Excerpts from a dataset:
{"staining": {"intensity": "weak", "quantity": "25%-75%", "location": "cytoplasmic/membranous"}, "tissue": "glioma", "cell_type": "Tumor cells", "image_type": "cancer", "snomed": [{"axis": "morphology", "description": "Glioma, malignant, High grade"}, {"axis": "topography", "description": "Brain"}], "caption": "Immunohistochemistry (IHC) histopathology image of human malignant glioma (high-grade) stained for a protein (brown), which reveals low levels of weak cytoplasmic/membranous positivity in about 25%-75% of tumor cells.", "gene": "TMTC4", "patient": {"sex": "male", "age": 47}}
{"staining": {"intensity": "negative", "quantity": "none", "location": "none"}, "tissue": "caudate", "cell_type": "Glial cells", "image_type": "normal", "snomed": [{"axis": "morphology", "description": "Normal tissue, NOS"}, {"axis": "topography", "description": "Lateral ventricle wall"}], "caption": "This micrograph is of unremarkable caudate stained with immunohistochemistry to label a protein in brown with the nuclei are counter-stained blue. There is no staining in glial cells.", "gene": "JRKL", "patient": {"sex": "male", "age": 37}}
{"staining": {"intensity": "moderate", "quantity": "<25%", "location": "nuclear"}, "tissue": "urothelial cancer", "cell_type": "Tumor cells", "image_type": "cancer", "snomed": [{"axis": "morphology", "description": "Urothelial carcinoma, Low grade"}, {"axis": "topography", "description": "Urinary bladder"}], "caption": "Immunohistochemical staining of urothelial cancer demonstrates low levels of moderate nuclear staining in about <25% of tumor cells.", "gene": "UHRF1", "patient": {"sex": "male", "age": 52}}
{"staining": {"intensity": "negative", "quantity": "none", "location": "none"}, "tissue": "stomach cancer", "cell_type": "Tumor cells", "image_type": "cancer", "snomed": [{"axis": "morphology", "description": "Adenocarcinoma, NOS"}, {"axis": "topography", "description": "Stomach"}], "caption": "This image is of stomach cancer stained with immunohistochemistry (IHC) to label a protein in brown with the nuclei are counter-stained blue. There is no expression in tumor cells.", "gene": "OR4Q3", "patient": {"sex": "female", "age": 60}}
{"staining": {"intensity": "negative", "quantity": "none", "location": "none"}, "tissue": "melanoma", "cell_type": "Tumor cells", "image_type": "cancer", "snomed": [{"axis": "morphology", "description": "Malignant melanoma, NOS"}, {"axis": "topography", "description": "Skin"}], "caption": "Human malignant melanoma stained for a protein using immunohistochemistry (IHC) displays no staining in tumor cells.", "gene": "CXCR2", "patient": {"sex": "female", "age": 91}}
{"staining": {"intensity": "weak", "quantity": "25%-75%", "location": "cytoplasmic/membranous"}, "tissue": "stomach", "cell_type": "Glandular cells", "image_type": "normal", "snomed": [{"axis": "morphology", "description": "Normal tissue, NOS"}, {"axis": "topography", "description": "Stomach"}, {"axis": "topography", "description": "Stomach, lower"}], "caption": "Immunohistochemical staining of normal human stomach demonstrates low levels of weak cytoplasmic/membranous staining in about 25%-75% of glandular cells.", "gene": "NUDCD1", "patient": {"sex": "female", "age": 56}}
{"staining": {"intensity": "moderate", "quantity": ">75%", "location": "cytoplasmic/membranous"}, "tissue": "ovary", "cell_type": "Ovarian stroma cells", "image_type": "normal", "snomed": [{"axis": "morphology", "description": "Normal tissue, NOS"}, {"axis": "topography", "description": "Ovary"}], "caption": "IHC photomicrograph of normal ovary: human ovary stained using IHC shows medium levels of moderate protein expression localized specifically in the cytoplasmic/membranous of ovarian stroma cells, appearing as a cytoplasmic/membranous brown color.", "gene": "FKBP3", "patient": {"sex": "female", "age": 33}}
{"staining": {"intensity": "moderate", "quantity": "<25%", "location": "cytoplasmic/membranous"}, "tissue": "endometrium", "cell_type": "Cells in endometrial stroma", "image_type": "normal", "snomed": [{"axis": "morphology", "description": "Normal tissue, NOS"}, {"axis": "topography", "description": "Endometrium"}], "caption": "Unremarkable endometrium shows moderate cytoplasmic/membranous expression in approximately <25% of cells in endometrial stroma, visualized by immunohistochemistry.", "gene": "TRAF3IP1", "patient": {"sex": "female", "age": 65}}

▶ Task to carry out
Reproduce only the lines above spanning from the line containing "staining of normal" through the line containing "photomicrograph of normal", word for word.

▶ Your solution
{"staining": {"intensity": "weak", "quantity": "25%-75%", "location": "cytoplasmic/membranous"}, "tissue": "stomach", "cell_type": "Glandular cells", "image_type": "normal", "snomed": [{"axis": "morphology", "description": "Normal tissue, NOS"}, {"axis": "topography", "description": "Stomach"}, {"axis": "topography", "description": "Stomach, lower"}], "caption": "Immunohistochemical staining of normal human stomach demonstrates low levels of weak cytoplasmic/membranous staining in about 25%-75% of glandular cells.", "gene": "NUDCD1", "patient": {"sex": "female", "age": 56}}
{"staining": {"intensity": "moderate", "quantity": ">75%", "location": "cytoplasmic/membranous"}, "tissue": "ovary", "cell_type": "Ovarian stroma cells", "image_type": "normal", "snomed": [{"axis": "morphology", "description": "Normal tissue, NOS"}, {"axis": "topography", "description": "Ovary"}], "caption": "IHC photomicrograph of normal ovary: human ovary stained using IHC shows medium levels of moderate protein expression localized specifically in the cytoplasmic/membranous of ovarian stroma cells, appearing as a cytoplasmic/membranous brown color.", "gene": "FKBP3", "patient": {"sex": "female", "age": 33}}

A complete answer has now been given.